TASK ITEM:
From the first line to the last, copy the data exactly and drop the pictures.

SOURCE MATERIAL:
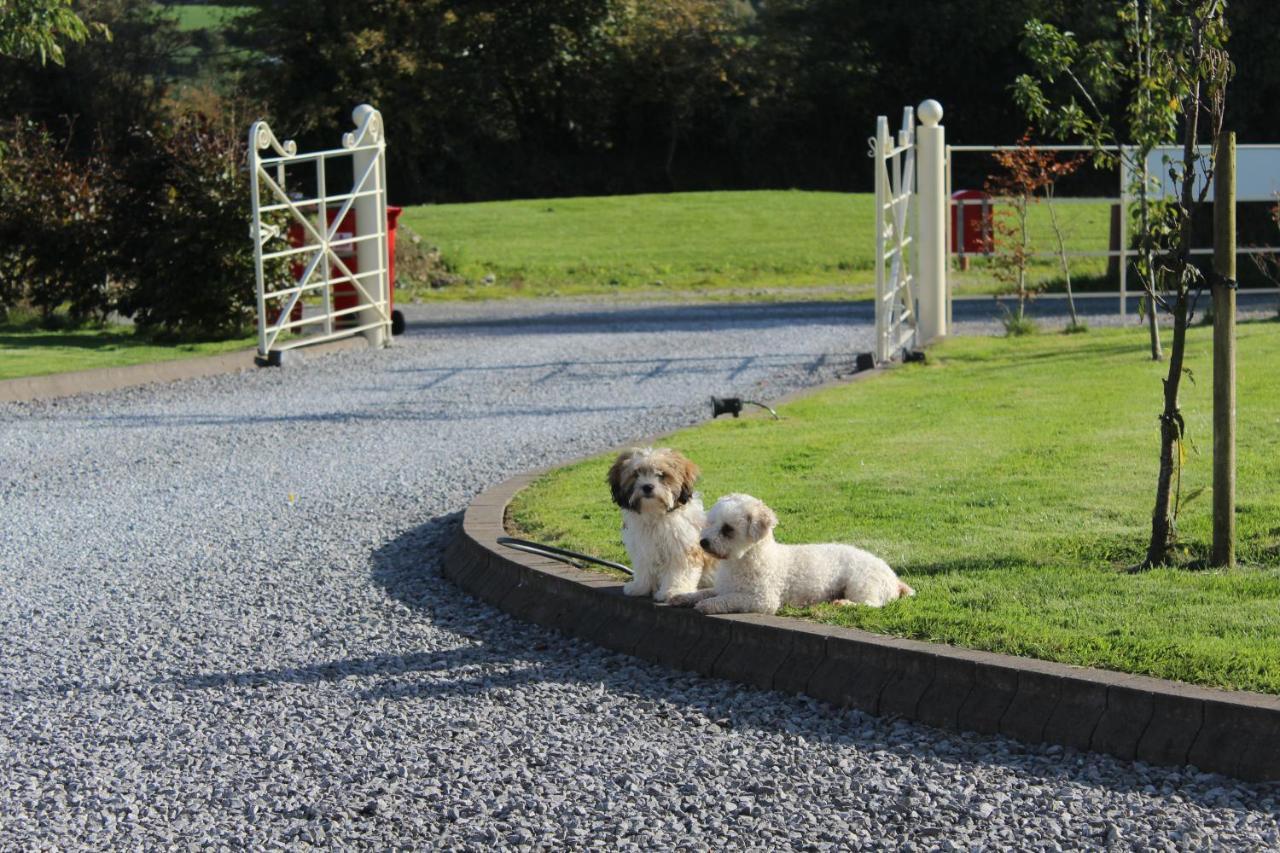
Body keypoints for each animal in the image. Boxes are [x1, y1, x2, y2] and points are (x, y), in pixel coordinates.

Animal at [604, 445, 716, 596]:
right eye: (636, 474)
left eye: (661, 475)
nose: (647, 486)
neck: (655, 514)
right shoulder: (642, 547)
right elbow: (643, 567)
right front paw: (640, 587)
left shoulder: (682, 548)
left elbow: (680, 571)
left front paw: (674, 590)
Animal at [670, 491, 911, 612]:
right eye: (710, 523)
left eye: (728, 529)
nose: (703, 542)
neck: (742, 561)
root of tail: (895, 580)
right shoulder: (723, 586)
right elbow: (707, 591)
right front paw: (684, 596)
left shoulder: (762, 599)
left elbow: (728, 599)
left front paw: (708, 605)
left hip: (862, 583)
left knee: (872, 604)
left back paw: (845, 604)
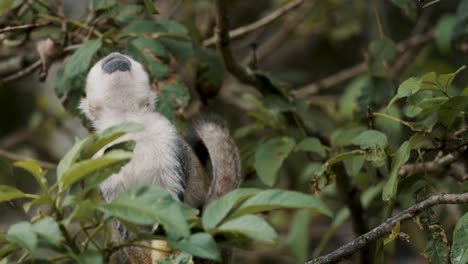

SOLUTION BELOW:
Body keypoints for each animal in the image. Boxes are [x1, y1, x2, y2] and points are (x, y), in pixel coordinates.

Animal at [604, 445, 716, 596]:
right eye: (636, 474)
left eye: (661, 475)
nose: (647, 486)
neck: (655, 514)
right shoulder: (642, 547)
right elbow: (643, 567)
right front paw: (640, 587)
left shoulder: (682, 548)
left elbow: (680, 571)
left front paw: (674, 590)
Animal at [670, 491, 911, 612]:
right eye: (710, 523)
left eye: (728, 529)
nose: (703, 542)
neck: (742, 561)
root of tail: (895, 580)
right shoulder: (723, 586)
right elbow: (707, 591)
right front paw: (684, 596)
left shoulder: (762, 599)
left elbow: (728, 599)
left front paw: (708, 605)
left hip: (862, 583)
left knee: (872, 604)
left back paw: (845, 604)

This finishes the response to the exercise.